Youngest volcanic rocks

Unit symbol: Qv
Age range Quaternary and latest Tertiary? (1.806 to 0 Ma)
Lithology: Igneous - Volcanic
Group name: Young volcanic and shallow intrusive rocks
Volcanic rocks ranging in composition from rhyolite to basalt. Along the Aleutian magmatic arc and the Wrangell Mountains, the rocks are predominantly andesite and lesser dacite and basalt of calc-alkaline and tholeiitic affinity in lava flows, volcanic breccia, lahar deposits, and debris-flow deposits. Lava flows and clasts in other volcanic deposits of unit are porphyritic, typically glassy, gray to black, and commonly vesicular. Unit also includes basaltic, basaltic andesite, and dacite parasitic cinder and spatter cones. Unit typically forms volcanic edifices; it also forms isolated outcrops that cap ridges, providing a good example of topography reversal, which results from erosion of surrounding country rocks, leaving exposed more erosion-resistant flows that formerly had occupied valleys. Individual flows are locally as thick as 30 m and are laterally continuous over large areas. Includes Edgecumbe Volcanics (basalt, andesite, and dacite) on Kruzof Island (Loney and others, 1975; Riehle and others, 1989) and unnamed basaltic to rhyolitic rocks on islands west of Prince Wales Island (Eberlein and others, 1983), and on Zarembo, Kuiu, and Kupreanof Islands (Brew and others, 1984). Rocks of Holocene age were recognized east of Wrangell Island (Elliott and others, 1981) and on Kruzof Island (Loney and others, 1975), and basaltic rocks of Holocene and (or) Pleistocene age are found on southern Kupreanof Island (Brew and others, 1985). On Revillagigedo Island and mainland to the east in the Ketchikan quadrangle (Berg and others, 1978, 1988) and at many other localities in southeast Alaska (Karl and others, 2012), this extrusive unit consists of alkaline-olivine basalt that forms volcanic cones, columnar jointed lava flows, and rubble flows that contain pumice and scoria; it also includes lenses of ash and lapilli a few centimeters to a few meters thick—too small to show on the map. Includes postglacial flows and pyroclastic deposits that overlie glacial deposits and landforms

Source map information

Source map Wilson, F.H., Detterman, R.L., and DuBois, G.D., 2015, Geologic framework of the Alaska Peninsula, southwest Alaska, and the Alaska Peninsula terrane: U.S. Geological Survey Bulletin 1969-B, scale 1:500,000, 2 plates, 34 p.

» **Task to complete**
Reproduce the passage of the youngest volcanic rocks description verbatim, starting at "Source map Wilson, F.H., Detterman, R.L., and" and ending at "plates, 34 p.".

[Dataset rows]

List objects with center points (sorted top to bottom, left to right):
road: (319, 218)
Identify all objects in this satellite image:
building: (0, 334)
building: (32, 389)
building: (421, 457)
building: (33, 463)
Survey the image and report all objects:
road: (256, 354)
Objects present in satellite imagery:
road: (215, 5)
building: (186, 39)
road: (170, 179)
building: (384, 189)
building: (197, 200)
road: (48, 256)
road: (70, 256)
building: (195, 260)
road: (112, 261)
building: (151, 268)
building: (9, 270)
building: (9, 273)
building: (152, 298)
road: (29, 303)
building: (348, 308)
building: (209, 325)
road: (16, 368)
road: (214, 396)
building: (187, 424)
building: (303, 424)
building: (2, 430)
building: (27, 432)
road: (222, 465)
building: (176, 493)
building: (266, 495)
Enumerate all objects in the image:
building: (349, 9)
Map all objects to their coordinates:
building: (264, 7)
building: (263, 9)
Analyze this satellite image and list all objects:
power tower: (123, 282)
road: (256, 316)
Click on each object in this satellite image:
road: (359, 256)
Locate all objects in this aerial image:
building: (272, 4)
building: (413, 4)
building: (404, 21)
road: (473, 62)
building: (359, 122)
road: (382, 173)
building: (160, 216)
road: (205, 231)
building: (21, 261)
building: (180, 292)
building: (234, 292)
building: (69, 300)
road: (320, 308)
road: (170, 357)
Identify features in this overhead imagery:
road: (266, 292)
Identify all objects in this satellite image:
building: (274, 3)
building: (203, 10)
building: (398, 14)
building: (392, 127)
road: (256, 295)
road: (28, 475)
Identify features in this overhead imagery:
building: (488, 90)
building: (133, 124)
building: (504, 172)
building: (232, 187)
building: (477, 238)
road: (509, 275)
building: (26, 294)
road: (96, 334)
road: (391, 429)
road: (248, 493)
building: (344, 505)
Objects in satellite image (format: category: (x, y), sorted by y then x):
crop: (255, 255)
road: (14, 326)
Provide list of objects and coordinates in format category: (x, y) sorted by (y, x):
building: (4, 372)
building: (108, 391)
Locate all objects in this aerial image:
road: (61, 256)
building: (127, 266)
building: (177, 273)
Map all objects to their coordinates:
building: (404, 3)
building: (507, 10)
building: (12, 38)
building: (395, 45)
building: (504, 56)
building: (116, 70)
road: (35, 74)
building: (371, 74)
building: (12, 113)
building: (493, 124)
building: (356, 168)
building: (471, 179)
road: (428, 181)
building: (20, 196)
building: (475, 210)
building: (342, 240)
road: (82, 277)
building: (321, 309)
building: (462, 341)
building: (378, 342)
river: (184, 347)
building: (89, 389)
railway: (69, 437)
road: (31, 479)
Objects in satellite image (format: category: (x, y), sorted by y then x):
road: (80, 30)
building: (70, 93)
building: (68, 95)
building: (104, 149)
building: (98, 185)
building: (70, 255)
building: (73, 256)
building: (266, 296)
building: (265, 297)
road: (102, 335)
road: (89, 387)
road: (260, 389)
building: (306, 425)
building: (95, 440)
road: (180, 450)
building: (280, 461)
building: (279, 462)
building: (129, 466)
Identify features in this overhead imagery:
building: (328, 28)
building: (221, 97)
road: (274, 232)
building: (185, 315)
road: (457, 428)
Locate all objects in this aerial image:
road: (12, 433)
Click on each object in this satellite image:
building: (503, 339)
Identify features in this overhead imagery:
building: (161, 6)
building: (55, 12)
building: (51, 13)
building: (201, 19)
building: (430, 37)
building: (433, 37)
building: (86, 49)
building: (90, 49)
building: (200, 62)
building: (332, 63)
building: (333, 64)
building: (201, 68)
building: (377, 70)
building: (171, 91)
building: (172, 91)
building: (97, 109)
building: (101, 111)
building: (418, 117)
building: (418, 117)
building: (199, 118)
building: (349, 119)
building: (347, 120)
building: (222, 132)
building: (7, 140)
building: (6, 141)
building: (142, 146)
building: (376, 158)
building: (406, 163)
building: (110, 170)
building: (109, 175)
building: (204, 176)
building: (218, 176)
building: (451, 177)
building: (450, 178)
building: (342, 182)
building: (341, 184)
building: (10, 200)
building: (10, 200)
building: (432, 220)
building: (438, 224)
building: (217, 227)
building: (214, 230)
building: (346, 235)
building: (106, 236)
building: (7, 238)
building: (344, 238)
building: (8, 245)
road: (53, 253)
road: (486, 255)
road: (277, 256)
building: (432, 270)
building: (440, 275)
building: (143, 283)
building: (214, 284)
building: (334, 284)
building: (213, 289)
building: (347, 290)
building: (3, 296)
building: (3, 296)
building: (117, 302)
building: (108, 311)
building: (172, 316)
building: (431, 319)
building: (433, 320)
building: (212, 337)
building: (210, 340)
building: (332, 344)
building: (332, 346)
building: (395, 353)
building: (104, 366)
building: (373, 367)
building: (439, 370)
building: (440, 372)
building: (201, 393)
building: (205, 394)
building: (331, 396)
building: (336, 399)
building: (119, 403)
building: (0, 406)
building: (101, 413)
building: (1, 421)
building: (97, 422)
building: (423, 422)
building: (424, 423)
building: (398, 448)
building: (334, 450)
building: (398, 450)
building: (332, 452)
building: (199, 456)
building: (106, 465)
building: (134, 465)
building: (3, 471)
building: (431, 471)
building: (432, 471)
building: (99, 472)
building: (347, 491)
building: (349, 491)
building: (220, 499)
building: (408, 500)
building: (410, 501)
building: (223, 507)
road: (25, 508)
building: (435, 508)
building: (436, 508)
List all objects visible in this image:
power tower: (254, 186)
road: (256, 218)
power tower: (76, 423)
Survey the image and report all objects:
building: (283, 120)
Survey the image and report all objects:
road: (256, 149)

» **Exercise answer**
Source map Wilson, F.H., Detterman, R.L., and DuBois, G.D., 2015, Geologic framework of the Alaska Peninsula, southwest Alaska, and the Alaska Peninsula terrane: U.S. Geological Survey Bulletin 1969-B, scale 1:500,000, 2 plates, 34 p.